__Directions for this task__. Using the article about Japanese firms getting out of China, list the kinds of goods it says are included in the U.S. tariff increase on $200 billion of Chinese goods.

__Quoted text__.
# # # # #

Japanese firms increasingly getting out of China

  • May 8, 2019
  • , Nikkei , p. 3
  • JMH Translation

The U.S.’s decision to raise tariffs on $200 billion worth of Chinese goods includes auto parts, machinery parts, and some textiles. Hiroaki Nakanishi, chairman of the Japan Business Federation (Keidanren) told reporters on May 7, “If tariffs are actually raised, there will be a significant impact.”

 

A senior official of major machine tool maker Toshiba Machine voices concern that the company’s “clients’ capital investment (in China) will be suspended if this situation continues.” Komatsu CEO Hiroyuki Ogawa says, “The key is whether or not the sense of slowdown in the Chinese economy grows stronger.”

 

Auto parts, which were also affected by the previous sanctions, will be hit hard. Chinese exports of auto parts to the U.S. stood at $10. 9 billion (approx. 1.22 trillion yen) in 2018, three times higher than a decade earlier. The production system [for auto parts] is well established in China.

# # # # #

__Stored records__.

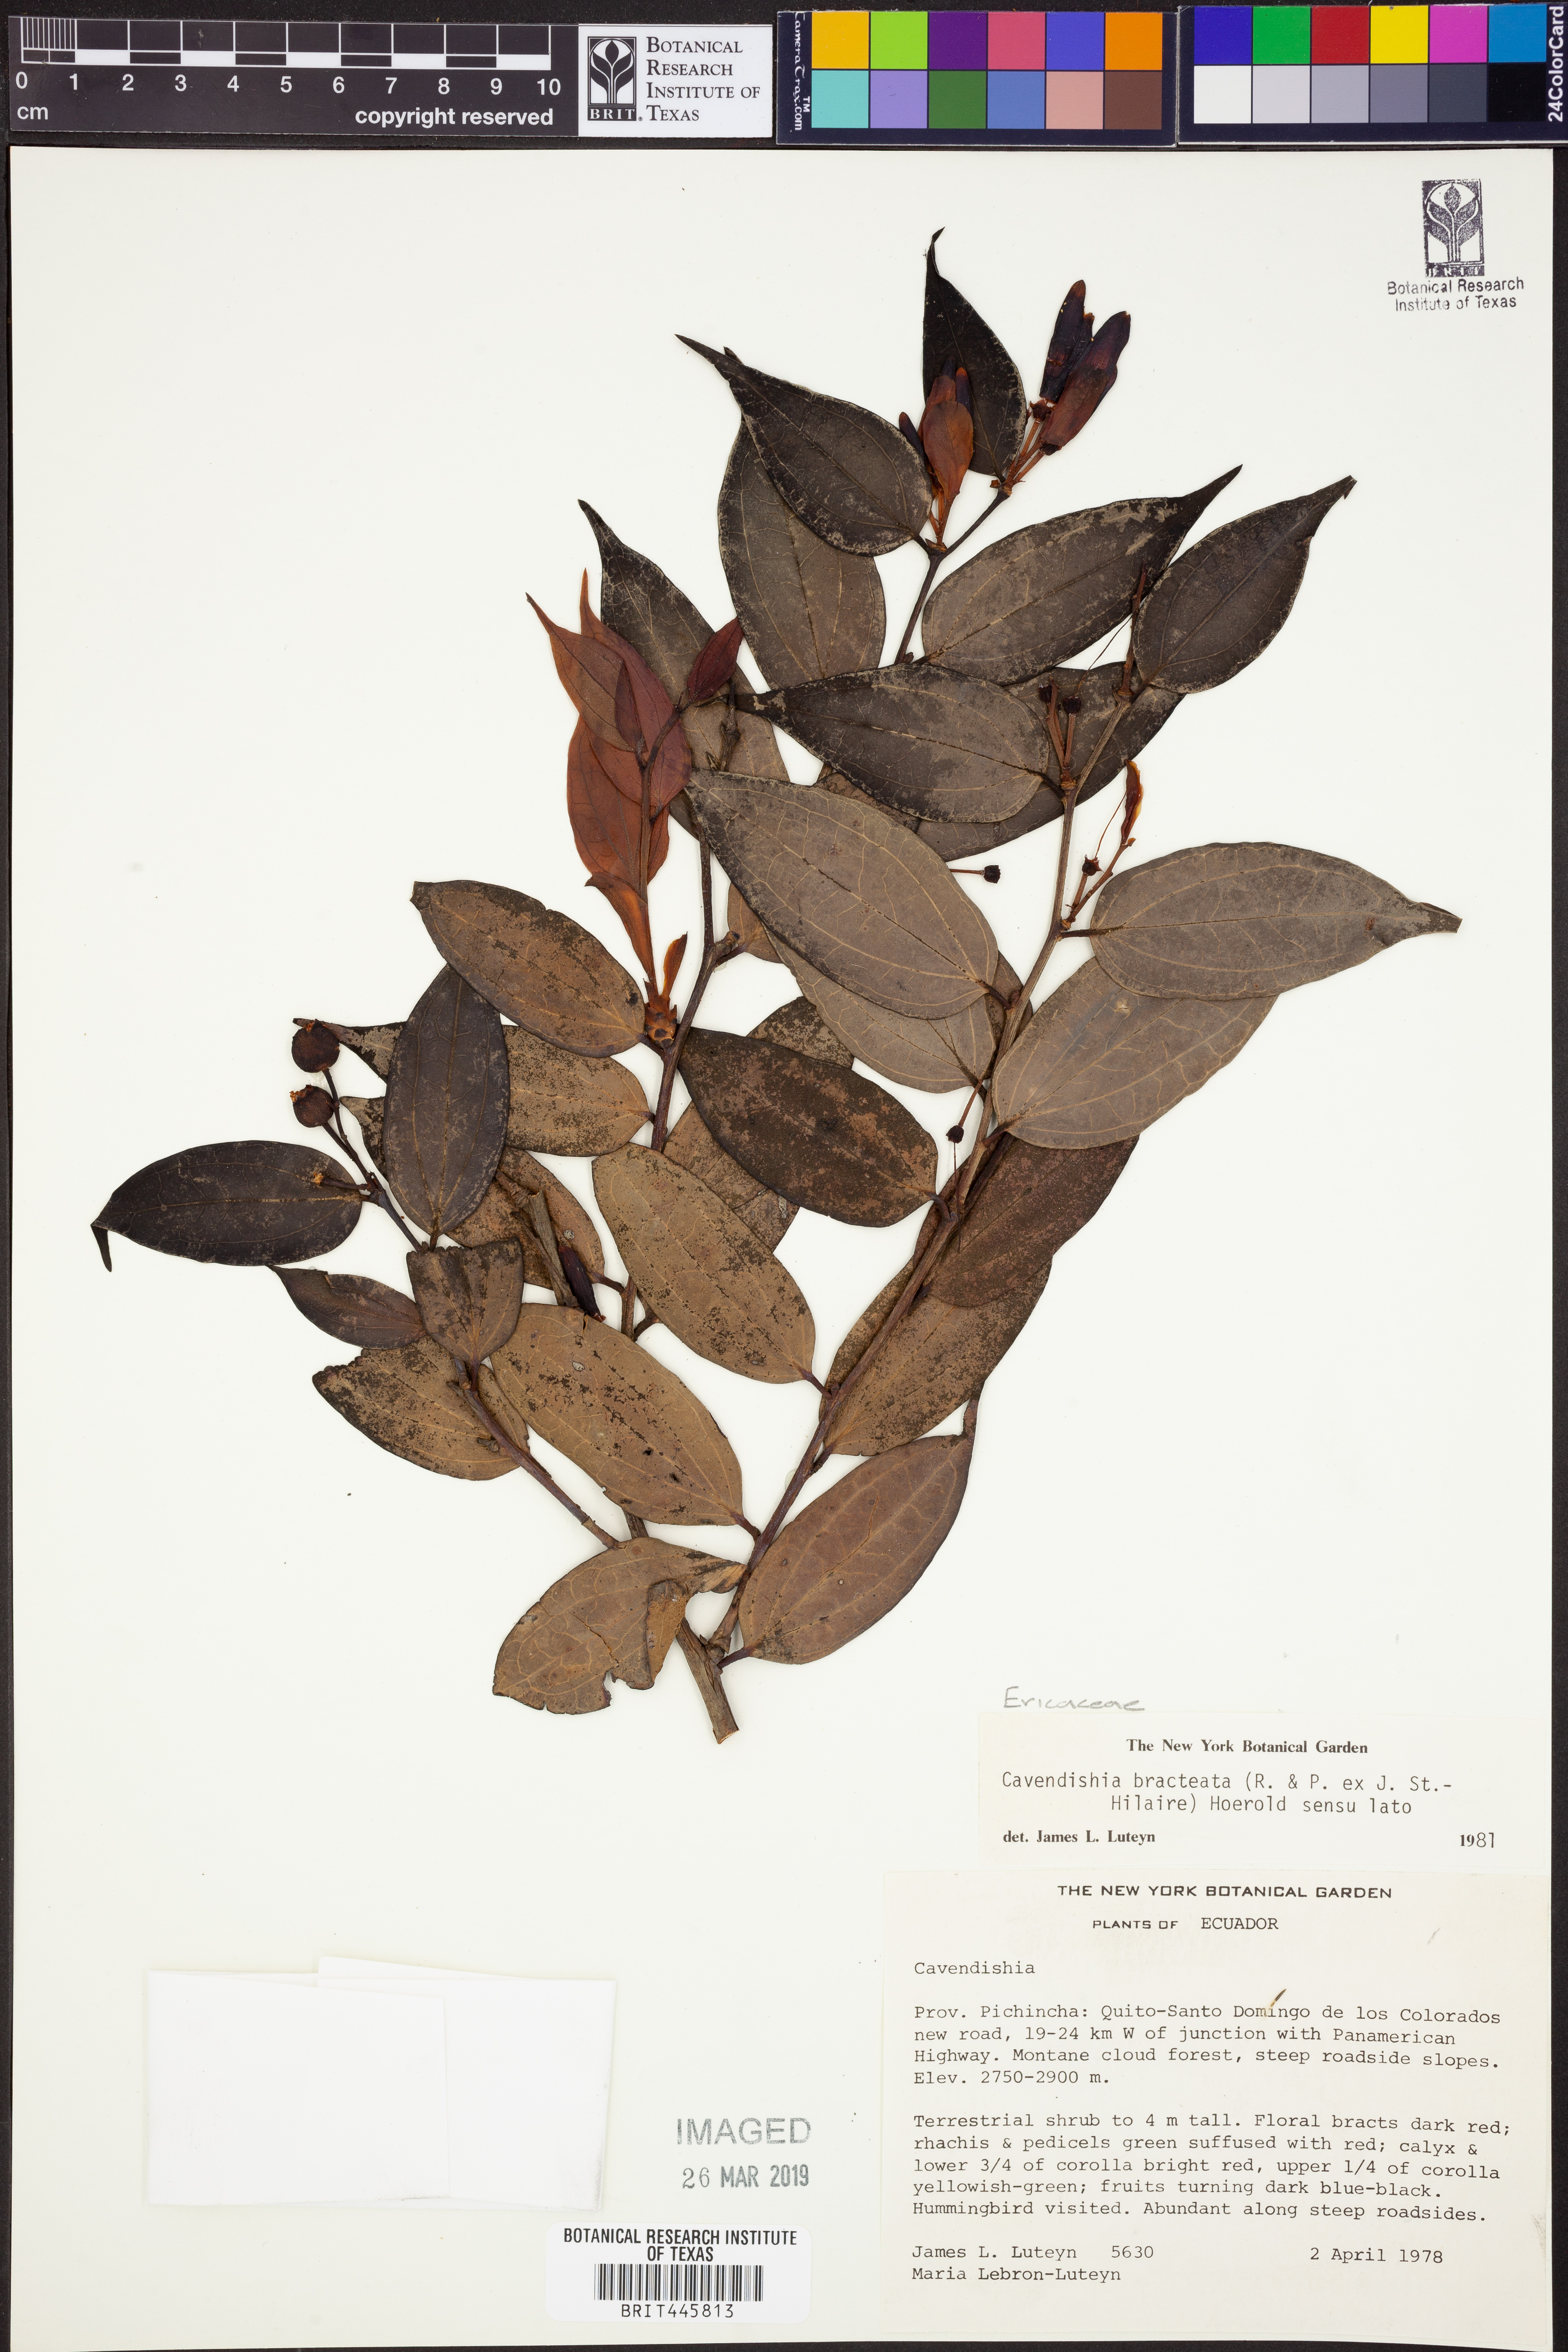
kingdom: Plantae
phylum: Tracheophyta
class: Magnoliopsida
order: Ericales
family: Ericaceae
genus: Cavendishia
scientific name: Cavendishia bracteata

# # # # #

__Answer to the task__.
- Auto parts
- Machinery parts
- Some textiles